I kept getting random 'update' emails from a crazy Aunt for a while, I always assume everyone's got at least one nutty relative. If you don't, then you're probably the one. We call her the grim reaper because she usually only makes phonecalls when someone in the family has died. At the moment, Auntie has the family divided over an equally weird situation. I have a relative who "wrote" a controversial book and was just in the Enquirer for the second time. IT resurfaced on the news this week. Hard-hitting journalism at its finest.
Whoo hoo. I Googled and found the following, among other fodder:
A book 'review' of RUTHLESS
If you are laughing upon sight of this review of Ruthless: A Tell-All Book, I can say that I join you in your laughing. I’m going to be upfront and say that I’m no fan of Oprah Winfrey for many reasons. Yet, one would think that I’d be giving this trashy anti-Oprah book positive reviews then, right? First, a bit of background.
Keifer Bonvillain worked as an office manager at Harpo Studios when he decided to tape record Oprah and then write a tell-all book about it. I’m not going into the details as to what prompted him, since that’s not really that important, and if you really want to know you can buy the book yourself. But chances are after reading my review you won’t bother. The problem resides in so many discrepancies and so much he-said she-said gossip that one can only take this account as seriously as one does the National Enquirer. Much of the information the author provides, for example, is told second hand through a guy named "Todd." Some of the "juicy" tidbits revealed are as follows: Oprah is a racist, a lesbian, a liar, a greedy wench, and while all or none of this may be true, even if it were true, it’s not like one can trust that the author is telling the truth.
Just to give an example, Todd spends a good deal of time discussing the many ways in which Oprah is a racist, specifically how she chooses to discriminate against black males — either by portraying them as violent "wife beaters" in the films she’s been involved in or having hardly any black men on her staff — to having very few black male authors in her book club. In the film Their Eyes Were Watching God, for example, the actor who played Tea Cake was actually a light skinned black male, rather than the dark-skinned man Hurston describes in her novel. The author then believes this to be another piece of proof in the Oprah racist puzzle. Of course, any Oprah fan could undermine his claim by the mere mention that Oprah endorsed Barack Obama for President. In fact, there were many places online that were calling Oprah a racist, yet in the other direction - simply because she backed up Obama because he was black... So which is it?
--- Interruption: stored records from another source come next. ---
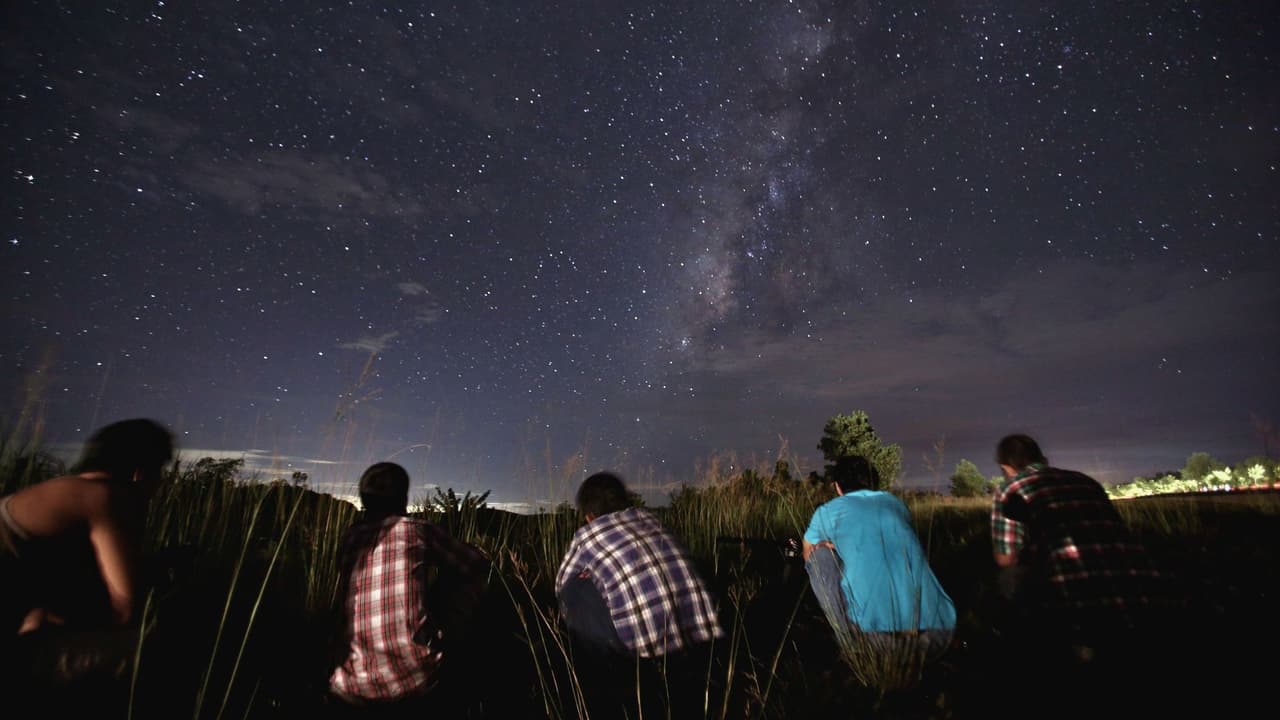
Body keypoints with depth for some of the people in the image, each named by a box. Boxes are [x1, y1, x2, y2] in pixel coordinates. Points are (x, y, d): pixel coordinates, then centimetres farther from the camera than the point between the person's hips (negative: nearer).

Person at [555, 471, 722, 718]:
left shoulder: (586, 535, 12)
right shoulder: (647, 516, 22)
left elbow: (561, 587, 28)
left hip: (643, 643, -5)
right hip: (702, 634, 5)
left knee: (575, 589, 13)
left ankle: (603, 699, 22)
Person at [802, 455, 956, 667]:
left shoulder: (828, 510, 12)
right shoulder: (894, 501, 22)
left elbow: (807, 554, 35)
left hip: (874, 635, -5)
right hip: (937, 635, 5)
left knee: (820, 553, 17)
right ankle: (911, 655, 17)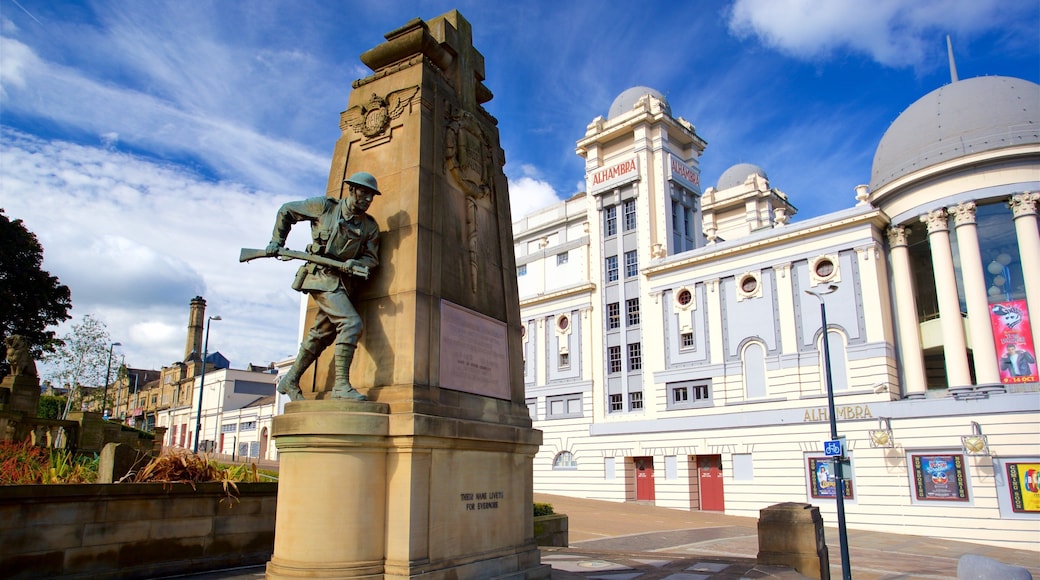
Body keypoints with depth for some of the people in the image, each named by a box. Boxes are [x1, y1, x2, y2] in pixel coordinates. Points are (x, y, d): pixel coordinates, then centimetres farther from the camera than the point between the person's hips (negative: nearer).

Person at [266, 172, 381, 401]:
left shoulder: (370, 226, 8)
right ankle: (341, 385, -20)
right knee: (351, 323, -22)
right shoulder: (324, 207, -1)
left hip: (342, 283, 6)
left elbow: (371, 258, 6)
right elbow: (286, 211, 10)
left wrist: (354, 264, -15)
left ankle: (290, 381, 30)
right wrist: (277, 241, 6)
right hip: (321, 276, -6)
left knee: (321, 334, 13)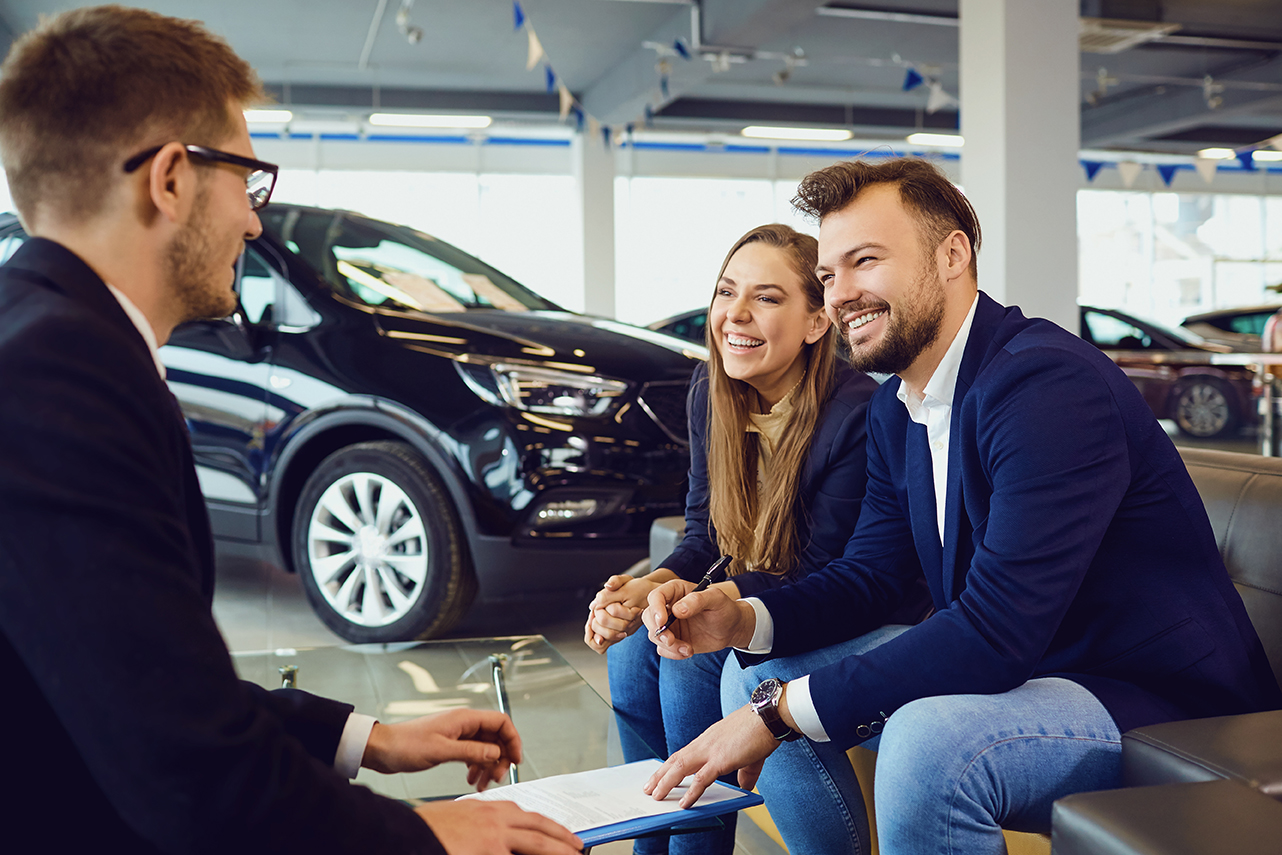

It is impossible to take this book seriously, and it only succeeds in backfiring, giving Oprah fans more ammo in her defense. I would invite anyone to actually write a serious anti-Oprah book that discusses the hypocrisy she represents, from her silly endorsement of "The Secret" to the spoiled brat author Elizabeth Gilbert and her childish "advice" in Eat, Pray, Love, to Oprah’s endless preaching and fluffy interviewing style, to the "promotion" of Hallmark Card doggerelist Maya Angelou. (I was sickened when I happened to see when she had Sting on her show a few years back to discuss his memoir, and instead of asking the musician serious questions about his career, she asked what he and his wife did in bed together - had this been a man asking this of a woman, you can bet there’d be complaints, but coming from a woman it’s okay).
Anyway, so don’t bother with Oprah, or this book - that’s my advice. And before you go calling me "jealous" of her "success" I’d like to mention that at least I don’t exploit people on national television - and I also look better in jeans.
Wow, that's pretty accurate.... but how did he get his own Wikipedia page?
If you saw the piece of junk, you would realize how much of a farce this whole situation is. Our family was sent a copy of the ill-written crap and I couldn't get through it. There were misspellings and so many grammatical errors in it, it was hard to decipher. Then halfway through the book, the second section was bound together upside-down so you had to flip it in order to read it. The pages were numbered incorrectly and the typeset was off. It gave me a headache.
My cousin tried to bring down a woman who has more money tucked into her double chin than is contained in the entire economic standing in some countries, with a book that looked as if it was put together by chimps. Credit given where credit is due.
By the way, no one has seen or heard from him in months.
The family reunion next year is going to be a hoot.